タトゥーを確実に除去できる方法は切除術です。
- 切除術
切除術は、タトゥーが入っている部分の皮膚を筋膜部分までメスを入れ取り除き、周りの皮膚を縫い併せる方法です。
脂肪層から取り除くため、どんな種類のタトゥーでも除去できるメリットがありますが、サイズの大きいタトゥーは除去しきれない場合があるため、複数回にわけた分割切除を行うか、植皮術が適応となる場合があります。
また、タトゥー除去手術には、植皮術や削皮術という方法もあります。
植皮術はタトゥー部分の皮膚を削り、健康な部位から採取した皮膚を引き伸ばし、かぶせることでタトゥーを除去する方法であり、大きなタトゥーを一度で消すことに優れた方法です。しかし、採取した皮膚を引き伸ばす際にメッシュ状にしますので、メッシュの隙間から墨が見えることがあります。その場合は、改めてレーザーで除去していきます。
また、削皮術は真皮層までの皮膚を特殊なカミソリのようなものを使用し、削る方法なので、皮下組織に入っているタトゥーが仕上がったときに薄く残る可能性が否定できません。
このように、確実に除去を考える場合は切除術を視野に入れておいた方がよいでしょう。
4.まとめ
レーザー治療でタトゥーを除去する場合、タトゥーの種類によって消えない場合があります。
- 自彫りのタトゥー … 消える可能性が高い
- 機械彫りのタトゥー … 消える可能性がある
- 手彫りのタトゥー(刺青) … 消えない可能性がある
また、タトゥー除去に用いられるレーザーはPICOレーザーとYAGスイッチレーザーの2種類があり、特徴は下記の通りです。
- PICOレーザー … カラータトゥーにも反応し、照射威力が強く最低3回、6ヶ月で除去ができる可能性がある。

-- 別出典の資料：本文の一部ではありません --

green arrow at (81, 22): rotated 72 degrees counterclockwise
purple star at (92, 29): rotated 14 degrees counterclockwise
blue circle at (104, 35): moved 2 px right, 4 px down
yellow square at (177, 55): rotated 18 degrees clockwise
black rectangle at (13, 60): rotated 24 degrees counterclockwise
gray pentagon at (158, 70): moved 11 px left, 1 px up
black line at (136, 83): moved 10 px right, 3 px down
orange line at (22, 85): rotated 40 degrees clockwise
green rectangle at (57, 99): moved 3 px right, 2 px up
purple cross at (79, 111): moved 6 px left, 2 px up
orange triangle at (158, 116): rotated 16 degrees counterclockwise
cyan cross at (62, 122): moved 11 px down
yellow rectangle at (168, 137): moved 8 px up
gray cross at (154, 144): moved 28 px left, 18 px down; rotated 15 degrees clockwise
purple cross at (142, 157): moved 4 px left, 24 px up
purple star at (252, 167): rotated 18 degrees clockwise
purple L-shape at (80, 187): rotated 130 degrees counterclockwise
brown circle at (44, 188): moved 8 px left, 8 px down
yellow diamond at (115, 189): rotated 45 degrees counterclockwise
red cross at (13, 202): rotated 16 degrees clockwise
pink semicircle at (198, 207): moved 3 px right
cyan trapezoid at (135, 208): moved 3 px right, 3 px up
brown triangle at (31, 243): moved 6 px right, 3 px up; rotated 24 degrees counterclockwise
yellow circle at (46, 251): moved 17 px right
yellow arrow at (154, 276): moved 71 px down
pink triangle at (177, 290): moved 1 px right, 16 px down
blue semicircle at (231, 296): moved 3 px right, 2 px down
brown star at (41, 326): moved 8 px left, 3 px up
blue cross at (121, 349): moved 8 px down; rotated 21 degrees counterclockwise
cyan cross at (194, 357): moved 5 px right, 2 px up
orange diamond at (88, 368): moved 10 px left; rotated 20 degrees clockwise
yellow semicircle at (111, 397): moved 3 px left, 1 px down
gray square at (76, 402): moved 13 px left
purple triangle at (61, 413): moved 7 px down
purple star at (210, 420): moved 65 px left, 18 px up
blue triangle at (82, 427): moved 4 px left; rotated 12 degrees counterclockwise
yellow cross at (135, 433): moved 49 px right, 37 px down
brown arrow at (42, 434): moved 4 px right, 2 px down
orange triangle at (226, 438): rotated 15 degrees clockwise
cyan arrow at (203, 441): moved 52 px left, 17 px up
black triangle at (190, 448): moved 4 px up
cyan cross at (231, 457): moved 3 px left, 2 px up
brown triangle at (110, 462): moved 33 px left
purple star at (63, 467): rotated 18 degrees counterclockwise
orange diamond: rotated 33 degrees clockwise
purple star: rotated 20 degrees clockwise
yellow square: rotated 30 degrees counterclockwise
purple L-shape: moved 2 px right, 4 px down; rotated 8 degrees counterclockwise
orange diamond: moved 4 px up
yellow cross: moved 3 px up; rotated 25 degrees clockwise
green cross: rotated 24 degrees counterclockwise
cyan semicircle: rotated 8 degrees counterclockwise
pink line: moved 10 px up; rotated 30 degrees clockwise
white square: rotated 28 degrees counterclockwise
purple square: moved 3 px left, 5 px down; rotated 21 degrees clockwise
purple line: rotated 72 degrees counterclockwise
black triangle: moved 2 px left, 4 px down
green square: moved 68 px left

- YAGスイッチレーザー … 黒色のタトゥーのみに反応し、照射威力がPICOレーザーよりも劣り、最低5回、10ヶ月で除去できる可能性がある。
各レーザーにある除去するために必要な最低回数の照射が完了したときに、全く消えない(薄くなる、一部消えるなどの反応を見せない)場合は、切除術への切り替えを検討した方がよいでしょう。
こういったレーザー治療のメリットとデメリットを理解した上で、治療をスタートさせてください。